Au terme d’un long entretien qu’elle a accordé à Eugénie Bastié pour Le Figaro, Hélène Carrère d’Encausse résume en quelques mots l’enjeu des retrouvailles entre la France d’Emmanuel Macron et la Russie de Vladimir Poutine : « La Russie et l’Occident ont une civilisation commune fondée sur un quadruple héritage judéo-chrétien, grec, romain et byzantin enrichi au fil des siècles par la rencontre avec d’autres religions et traditions. » Ce rappel lapidaire de l’héritage met en perspective nos relations avec une Russie qui nous fascine et nous fait peur. En même temps, dirait notre président de la République. Comment renier tout ce que nous devons à la culture russe, singulièrement avec les grands écrivains du XIXe siècle et même du XXe, dominé par le grand Soljenitsyne ? Mais il y a aussi l’immensité d’un pays qui nous paraît démesuré, sans compter la parenthèse tragique du soviétisme.

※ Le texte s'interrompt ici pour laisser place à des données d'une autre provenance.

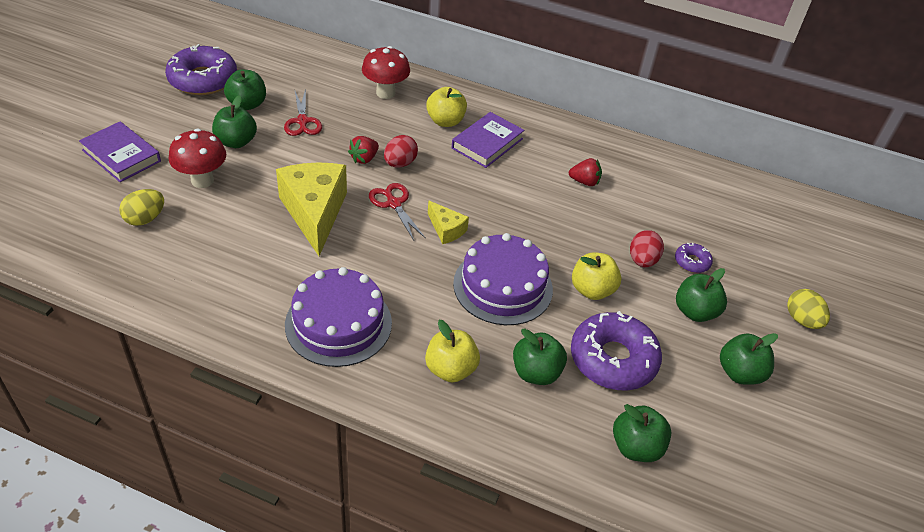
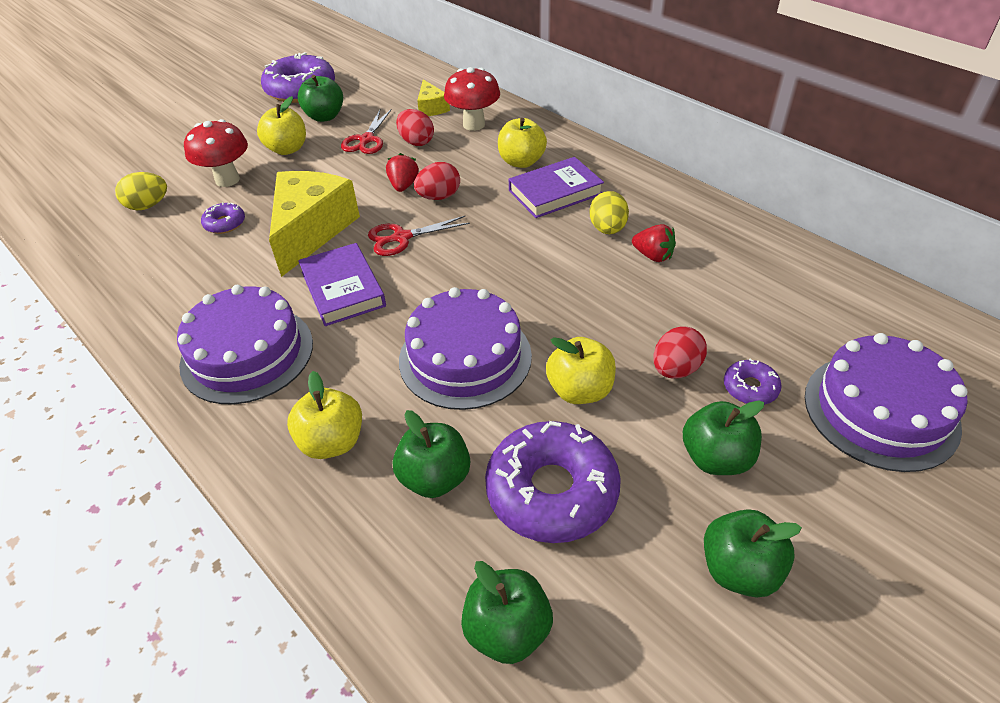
camera: 30 degrees right, 0 degrees up
purple book [79,121,161,182] -> purple book moved to [298,243,386,326]
green apple [212,95,257,148] -> yellow apple [257,96,306,155]
red strawberry [348,136,379,164] -> red strawberry turned 120 degrees clockwise [386,153,419,192]
red scissors [369,183,426,240] -> red scissors turned 105 degrees counterclockwise [368,216,470,256]
yellow cheese [428,200,469,244] -> yellow cheese moved to [417,79,450,116]
yellow egg [787,289,830,329] -> yellow egg moved to [589,191,629,234]
none -> purple donut [201,202,245,234]
none -> red egg [396,109,434,146]
none -> purple cake [805,333,968,472]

Vladimir Poutine est l’héritier du passé récent, et il nous semble encore loin de l’idéal et des pratiques d’un État de droit, garant de la sécurité et des libertés des citoyens. Mais il n’est pas simple d’assumer la transition après des décennies de totalitarisme et la période d’extrême désordre qui a suivi.
Il y a aussi le contentieux à propos de l’Ukraine et du Proche-Orient, qui a conduit à un affrontement qui n’est pas seulement diplomatique. Mais qui ne voit la nécessité vitale des retrouvailles pour l’équilibre du monde et celui de l’Europe ? C’est pourquoi la rencontre de Versailles entre les présidents Macron et Poutine est bienvenue, et judicieux le choix de la médiation par la culture. Catherine Pégard, présidente du domaine de Versailles, a eu une heureuse initiative en organisant cette exposition sur le tsar Pierre le Grand et sa visite au palais, il y a trois siècles, avec le régent et Louis XV encore enfant. Depuis lors, la Russie a tourné ses regards vers l’Occident et fait le choix de l’Europe. Vladimir Poutine est particulièrement touché par le souvenir du tsar qui fonda Saint-Pétersbourg.
La dimension confessionnelle de ces retrouvailles n’est pas à dédaigner. Le président russe s’est aussi rendu à la nouvelle cathédrale construite au bord de la Seine et qui incarne la part la plus précieuse du legs de la Sainte Russie. Il s’était associé, il y a quelques jours, à la vénération des reliques de saint Nicolas, venues de Bari en Italie, à l’initiative du pape François. La rencontre de l’orthodoxie et du catholicisme est primordiale pour l’avenir du dialogue entre chrétiens et elle ne peut se passer de la collaboration active du patriarcat de Moscou.